– Ожич! – позвала учительница.
– От алмысов помогает, – со знанием дела сообщил ученик. – Духов задабривают.
– Вот и развешивай эту гадость у себя в комнате, – сделала страшные глаза Рута Олеговна. – И скажи мне, что ты порвал?
– Я могу и без наволочки спать, – героически заявил Сарымай.
Зоя Игоревна закрыла глаза, чтобы не встретить испепеляющий взгляд хозяйки.
– Я вас отсюда выселю! – грозно воскликнула она и удалилась.
– Сарымай! – тяжело вздохнула Зоя Игоревна. – Ты мог порвать что-нибудь более бесполезное?
– Бесполезней наволочки лишь пододеяльник, но мне столько ткани не надо.
Белая футболка на нем, казалось, еще больше налилась белизной.
Прибежавшие девчонки закидали ночевавших в комнате мальчишек вопросами. Они жизнерадостно щебетали, являя неприятный контраст с осунувшимися и невыспавшимися одноклассниками.
Но наступил момент, когда и они замолчали. Потому что с лестницы донесся страшный шум. Там боролись. Кто-то тонко взвизгивал, повторяя: «Нет! Нет!» А потом жутко заорал так, что стены дрогнули: «Люди!»
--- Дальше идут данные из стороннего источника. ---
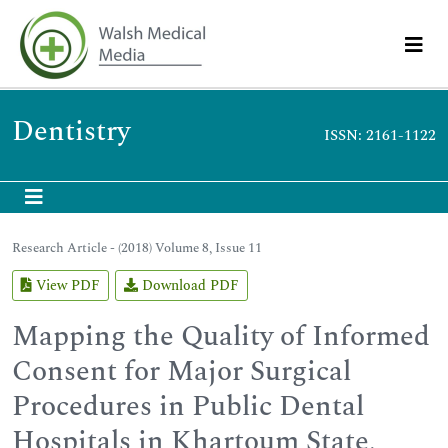
Dentistry
ISSN: 2161-1122
Research Article - (2018) Volume 8, Issue 11
View PDF
Download PDF
Mapping the Quality of Informed
Consent for Major Surgical
Procedures in Public Dental
Hospitals in Khartoum State,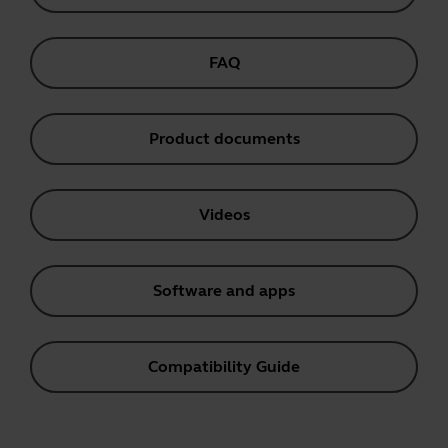
FAQ
Product documents
Videos
Software and apps
Compatibility Guide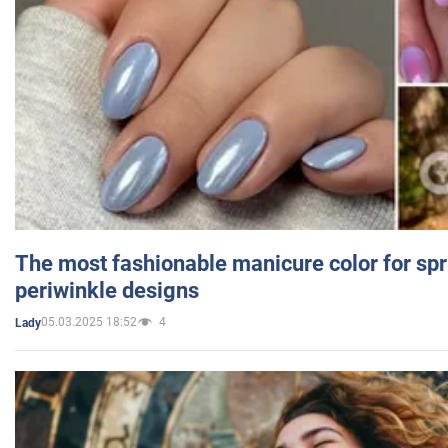
The most fashionable manicure color for spr
periwinkle designs
05.03.2025 18:52
4
Lady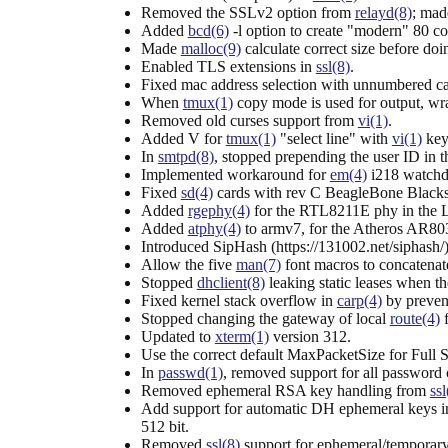
Removed the SSLv2 option from
relayd(8)
; mad
Added
bcd(6)
-l option to create "modern" 80 c
Made
malloc(9)
calculate correct size before doin
Enabled TLS extensions in
ssl(8)
.
Fixed mac address selection with unnumbered 
When
tmux(1)
copy mode is used for output, wra
Removed old curses support from
vi(1)
.
Added V for
tmux(1)
"select line" with
vi(1)
key
In
smtpd(8)
, stopped prepending the user ID in 
Implemented workaround for
em(4)
i218 watchdo
Fixed
sd(4)
cards with rev C BeagleBone Blacks
Added
rgephy(4)
for the RTL8211E phy in the 
Added
atphy(4)
to armv7, for the Atheros AR803
Introduced SipHash (https://131002.net/siphash/)
Allow the five
man(7)
font macros to concatenat
Stopped
dhclient(8)
leaking static leases when the
Fixed kernel stack overflow in
carp(4)
by prevent
Stopped changing the gateway of local
route(4)
f
Updated to
xterm(1)
version 312.
Use the correct default MaxPacketSize for Full
In
passwd(1)
, removed support for all password
Removed ephemeral RSA key handling from
ssl
Add support for automatic DH ephemeral keys 
512 bit.
Removed
ssl(8)
support for ephemeral/temporary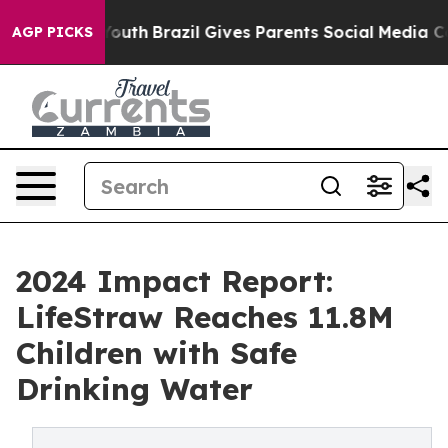
 to Youth
Brazil Gives Parents Social Media Controls fo
AGP PICKS
2024 Impact Report:
LifeStraw Reaches 11.8M
Children with Safe
Drinking Water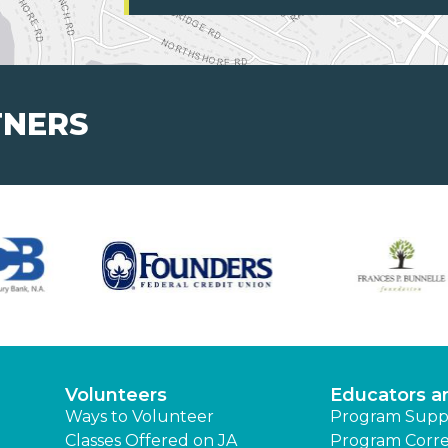
TNERS
Volunteers
Educators a
Ways to Volunteer
Program Supp
Classes Offered on JA
Program Corre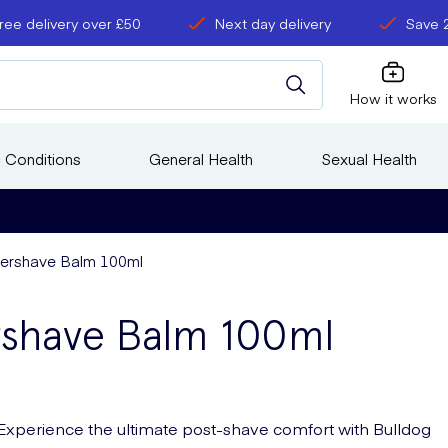
ree delivery over £50
Next day delivery
Save 
How it works
 Conditions
General Health
Sexual Health
ftershave Balm 100ml
ershave Balm 100ml
Experience the ultimate post-shave comfort with Bulldog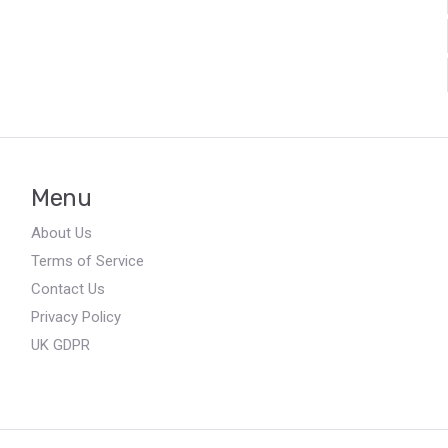
Menu
About Us
Terms of Service
Contact Us
Privacy Policy
UK GDPR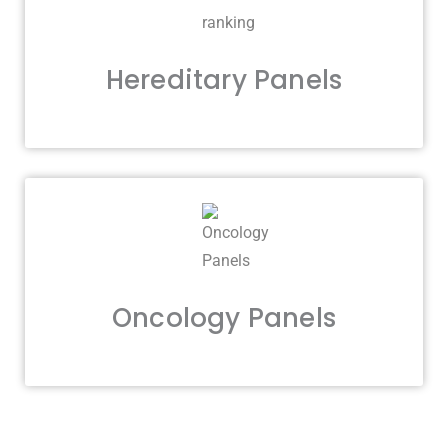
Hereditary Panels
Oncology Panels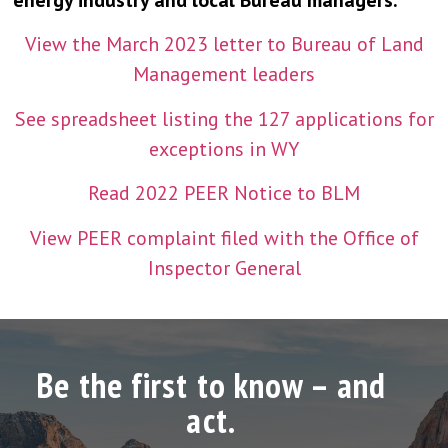
energy industry and local Bureau managers.”
View the March 2023 letter to Bureau of Land
Management leaders
See spreadsheet listing the 127 applications for
exceptions in WY
Read 2022 PEER Notice to BLM
View PEER complaint filed with the Office of
Inspector General
Be the first to know – and
act.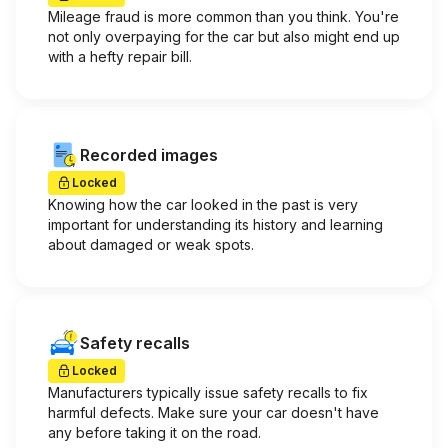
Mileage fraud is more common than you think. You're
not only overpaying for the car but also might end up
with a hefty repair bill.
Recorded images
Locked
Knowing how the car looked in the past is very
important for understanding its history and learning
about damaged or weak spots.
Safety recalls
Locked
Manufacturers typically issue safety recalls to fix
harmful defects. Make sure your car doesn't have
any before taking it on the road.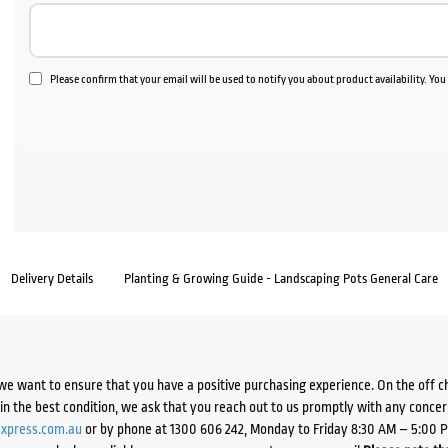
Please confirm that your email will be used to notify you about product availability. Yo
Delivery Details
Planting & Growing Guide - Landscaping Pots General Care
we want to ensure that you have a positive purchasing experience. On the off 
d in the best condition, we ask that you reach out to us promptly with any concer
xpress.com.au
or by phone at 1300 606 242, Monday to Friday 8:30 AM – 5:00 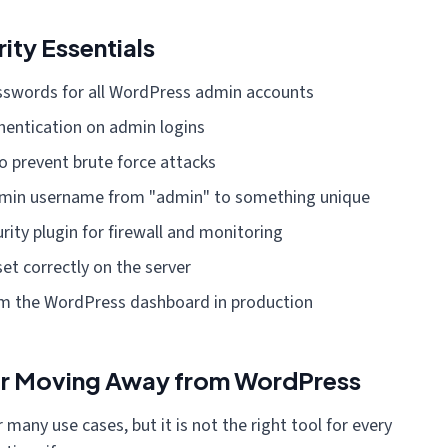
ty Essentials
sswords for all WordPress admin accounts
hentication on admin logins
o prevent brute force attacks
dmin username from "admin" to something unique
urity plugin for firewall and monitoring
set correctly on the server
rom the WordPress dashboard in production
er Moving Away from WordPress
 many use cases, but it is not the right tool for every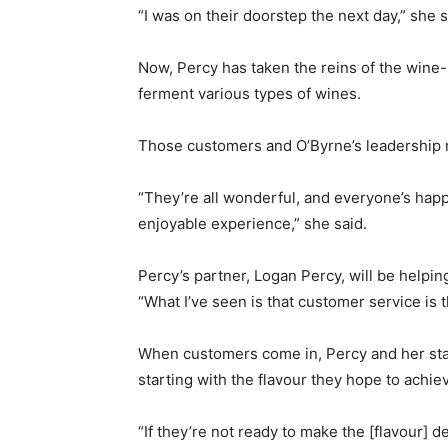
“I was on their doorstep the next day,” she s
Now, Percy has taken the reins of the wine
ferment various types of wines.
Those customers and O’Byrne’s leadership ma
“They’re all wonderful, and everyone’s happy
enjoyable experience,” she said.
Percy’s partner, Logan Percy, will be helpi
“What I’ve seen is that customer service is t
When customers come in, Percy and her sta
starting with the flavour they hope to achie
“If they’re not ready to make the [flavour] 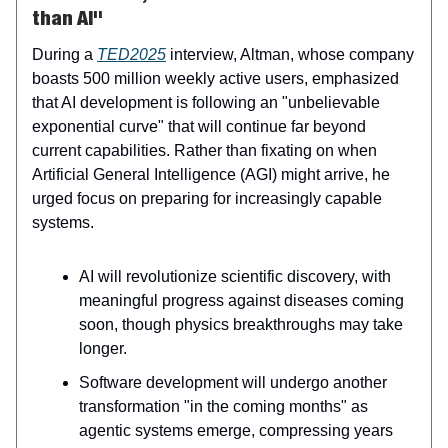
than AI"
During a
TED2025
interview, Altman, whose company
boasts 500 million weekly active users, emphasized
that AI development is following an "unbelievable
exponential curve" that will continue far beyond
current capabilities. Rather than fixating on when
Artificial General Intelligence (AGI) might arrive, he
urged focus on preparing for increasingly capable
systems.
AI will revolutionize scientific discovery, with
meaningful progress against diseases coming
soon, though physics breakthroughs may take
longer.
Software development will undergo another
transformation "in the coming months" as
agentic systems emerge, compressing years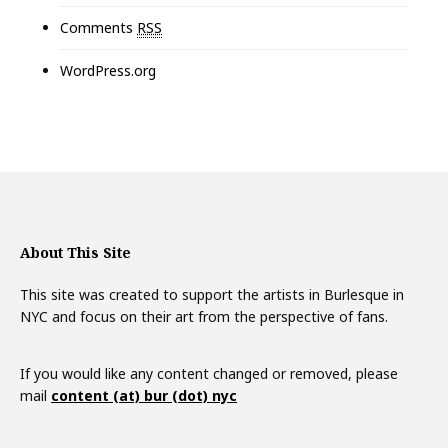
Comments
RSS
WordPress.org
About This Site
This site was created to support the artists in Burlesque in
NYC and focus on their art from the perspective of fans.
If you would like any content changed or removed, please
mail
content (at) bur (dot) nyc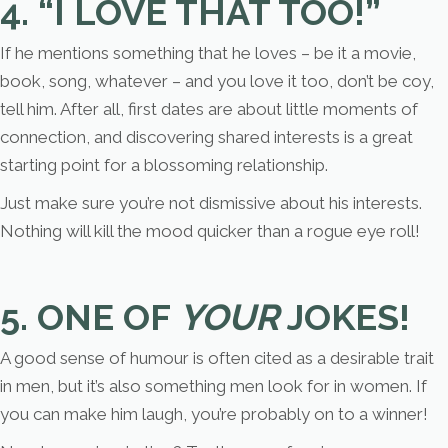
4. “I LOVE THAT TOO!”
If he mentions something that he loves – be it a movie,
book, song, whatever – and you love it too, don’t be coy,
tell him. After all, first dates are about little moments of
connection, and discovering shared interests is a great
starting point for a blossoming relationship.
Just make sure you’re not dismissive about his interests.
Nothing will kill the mood quicker than a rogue eye roll!
5. ONE OF
YOUR
JOKES!
A good sense of humour is often cited as a desirable trait
in men, but it’s also something men look for in women. If
you can make him laugh, you’re probably on to a winner!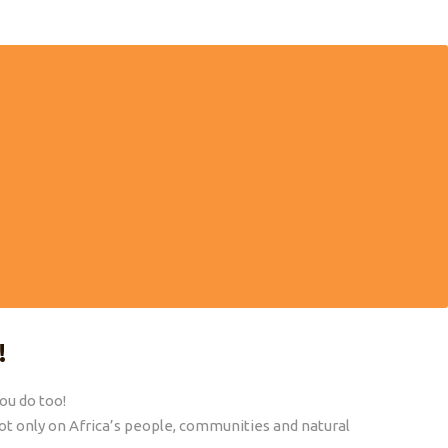
VELING
MORE THAN 30 YEARS EXPERIENCE
ainable way
We have selected our tours personally. We
want to make sure you experience Africa in the
best possible way.
!
you do too!
t only on Africa’s people, communities and natural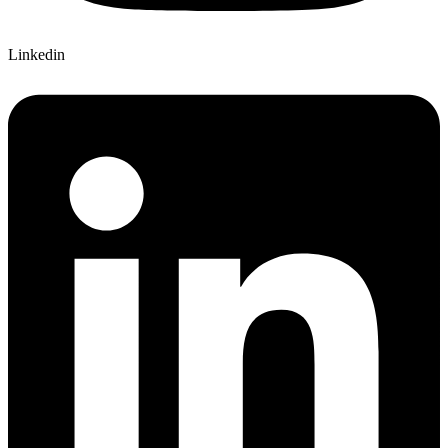
Linkedin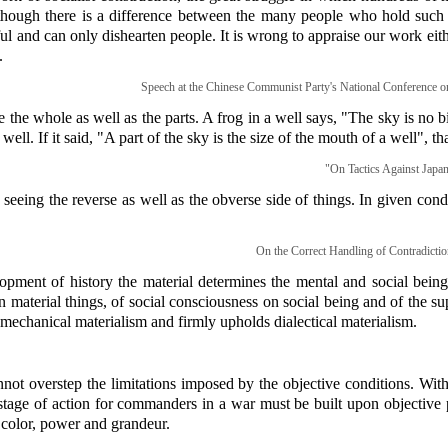
hough there is a difference between the many people who hold such vi
l and can only dishearten people. It is wrong to appraise our work eithe
.
Speech at the Chinese Communist Party's National Conference o
the whole as well as the parts. A frog in a well says, "The sky is no b
well. If it said, "A part of the sky is the size of the mouth of a well", tha
"On Tactics Against Japan
 seeing the reverse as well as the obverse side of things. In given cond
On the Correct Handling of Contradictio
opment of history the material determines the mental and social being
n material things, of social consciousness on social being and of the s
s mechanical materialism and firmly upholds dialectical materialism.
nnot overstep the limitations imposed by the objective conditions. Wit
stage of action for commanders in a war must be built upon objective po
color, power and grandeur.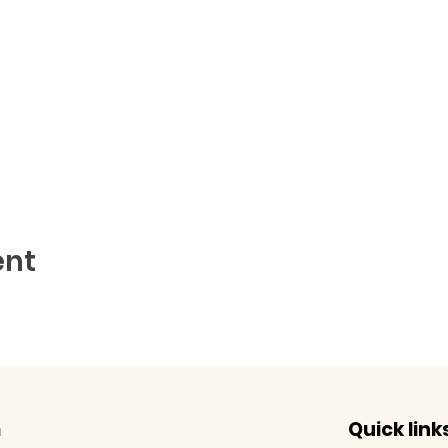
ent
m
Quick link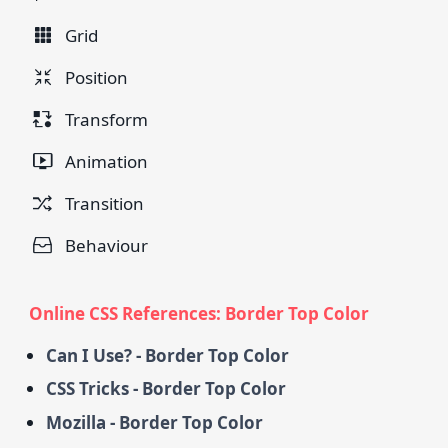
Grid
Position
Transform
Animation
Transition
Behaviour
Online CSS References: Border Top Color
Can I Use? - Border Top Color
CSS Tricks - Border Top Color
Mozilla - Border Top Color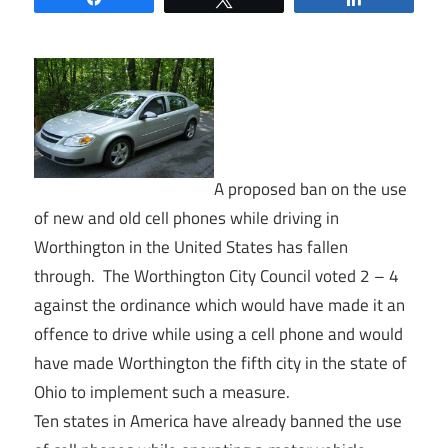
A proposed ban on the use
of new and old cell phones while driving in
Worthington in the United States has fallen
through. The Worthington City Council voted 2 – 4
against the ordinance which would have made it an
offence to drive while using a cell phone and would
have made Worthington the fifth city in the state of
Ohio to implement such a measure.
Ten states in America have already banned the use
Рапунцель уронила чайную ложечку, зажмурилась и мелко затряслась, что-то беззвучно шепча одними губами. Сарымай прижал к себе белые полоски. Ромка подался вперед, а Альберт присел, выставив из-под кромки стола любопытную макушку.
Перекрытия вздрагивали под чьими-то тяжелыми шагами. Но вот грохот вырвался на простор третьего этажа, ухнул в сердцах двенадцати будущих восьмиклассников. В коридор на карачках выползло нечто. Опираясь о стену, с трудом добралось до столовой.
– Макс, – тихо вскрикнул Ромка, бросаясь к приятелю.
Макс Макс грязной рукой отстранил Разоренова, злыми прищуренными глазами оглядел собравшихся.
– Как кликуха Зои? – с ходу спросил он.
– Игоша, – мало заботясь о том, кто его слышит, ответил Ромка.
– Пришел, – выдохнул Макс Макс, расползаясь в блаженной дурной улыбке и окончательно оплывая на полу.
– Это безобразие! – показалась на этаже Рута Олеговна. – Вы находитесь в культурной столице! Это город древних традиций, здесь живут приличные люди! Что это за балаган?
Зоя Игоревна, еще минуту назад собиравшаяся обидеться на прозвище, упрямо поджала губы.